Cette solution incomplète et injuste pour les victimes de la mini-guerre civile de Tripoli aura quand même eu le mérite – et pas des moindres – de faire taire le canon et de pacifier la ville. Les Tripolitains auront toujours la possibilité de sanctionner les responsables de leurs infortunes et de leurs malheurs lors des prochaines consultations électorales. Encore faut-il qu’ils n’aient pas la mémoire courte, comme ce fut le cas pour les autres Libanais, qui, frappés d’amnésie, ont ramené aux commandes leurs tortionnaires et leurs bourreaux.

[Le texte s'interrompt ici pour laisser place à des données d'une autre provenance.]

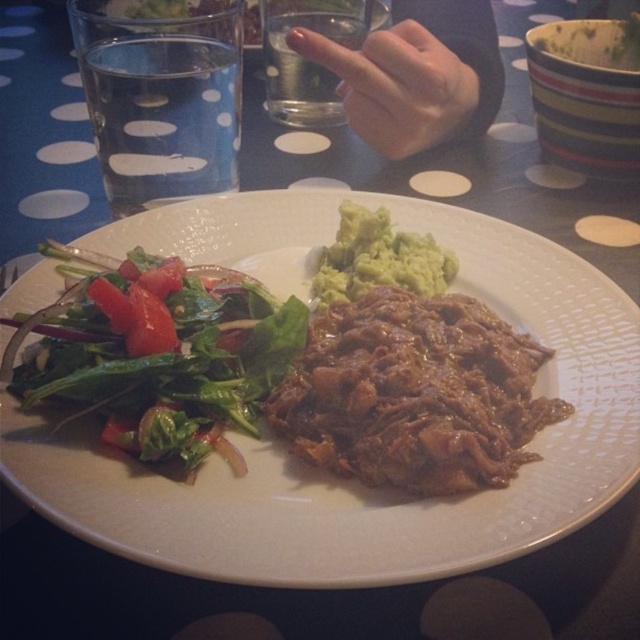
Does brown glossy shredded beef at center appear on the right side of green leafymaterial/texturesalad at left?

Yes, brown glossy shredded beef at center is to the right of green leafymaterial/texturesalad at left.

Is brown glossy shredded beef at center to the left of green leafymaterial/texturesalad at left from the viewer's perspective?

Incorrect, brown glossy shredded beef at center is not on the left side of green leafymaterial/texturesalad at left.

Between point (420, 339) and point (260, 365), which one is positioned in front?

Point (420, 339)

This screenshot has height=640, width=640. I want to click on brown glossy shredded beef at center, so click(x=413, y=394).

Between green leafymaterial/texturesalad at left and green creamy guacamole at center, which one is positioned higher?

green creamy guacamole at center is above.

Which is in front, point (220, 272) or point (376, 214)?

Point (220, 272) is in front.

This screenshot has width=640, height=640. I want to click on green leafymaterial/texturesalad at left, so click(161, 355).

Can you confirm if white matte plate at center is positioned to the left of green creamy guacamole at center?

Indeed, white matte plate at center is positioned on the left side of green creamy guacamole at center.

Measure the distance from white matte plate at center to green creamy guacamole at center.

white matte plate at center is 12.50 centimeters from green creamy guacamole at center.

Where is `white matte plate at center`? Image resolution: width=640 pixels, height=640 pixels. white matte plate at center is located at coordinates (326, 474).

This screenshot has height=640, width=640. I want to click on white matte plate at center, so click(x=326, y=474).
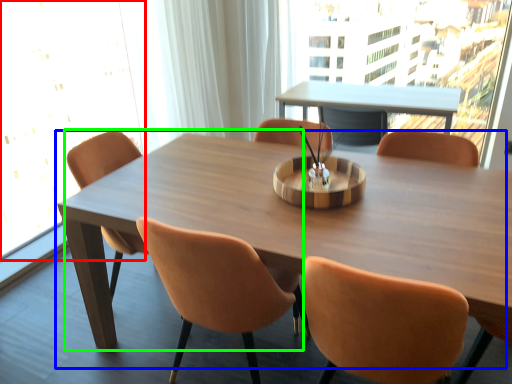
Question: Which object is the closest to the window screen (highlighted by a red box)? Choose among these: table (highlighted by a blue box) or chair (highlighted by a green box).

Choices:
 (A) table
 (B) chair

Answer: (B)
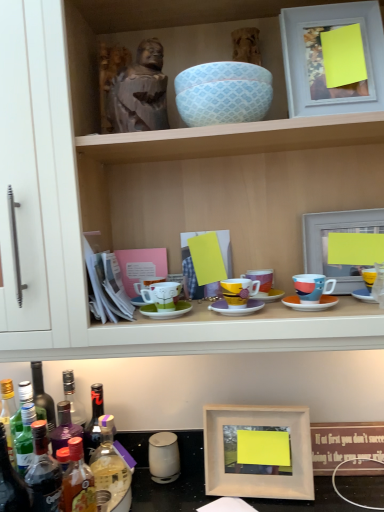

Les barricades sont en train de tomber aussi à l’intérieur des institutions, transformées en no man’s land depuis presque un an. Les députés recommencent à légiférer, même si les lois votées ces derniers jours suscitent un tas de remarques sur la qualité et la pertinence de leur travail. Le Conseil des ministres se réunit, s’attaque à des sujets délicats qui traînent depuis des lustres, et procède à des nominations. C’est un pas microscopique dans le voyage des «mille miles», mais cela reste, malgré tout, une avancée.
Même l’agitation sociale, qui a resurgi avec le réveil des institutions de leur longue léthargie, est bon signe. Cela prouve que les questions de la vie quotidienne reprennent le dessus, ce qui laissera aux Libanais moins de temps pour écouter les discours enflammés et les prêches incendiaires des extrémistes de tous bords, qui voient ainsi leur fonds de commerce se réduire à une portion congrue.
Les Libanais ne sont pas dupes. Expérimentés, ils savent très bien que ces remèdes ne pourront pas éradiquer le mal, mais seulement calmer la douleur. Il s’agit de solutions ponctuelles, partielles, provisoires peut-être. Cependant, cette décrispation augmentera sensiblement leur chance de décéder de mort naturelle plutôt que d’être fauchés par une voiture piégée ou emportés par la balle d’un franc-tireur.
Expérimentés qu’ils sont, les Libanais savent aussi que ce vent d’optimisme ne va pas nécessairement étendre son souffle salvateur sur l’élection présidentielle. Le flou continue d’entourer cette échéance suprême et il y a toujours autant de chance de voir un nouveau président élu, que d’avoir un fauteuil vide.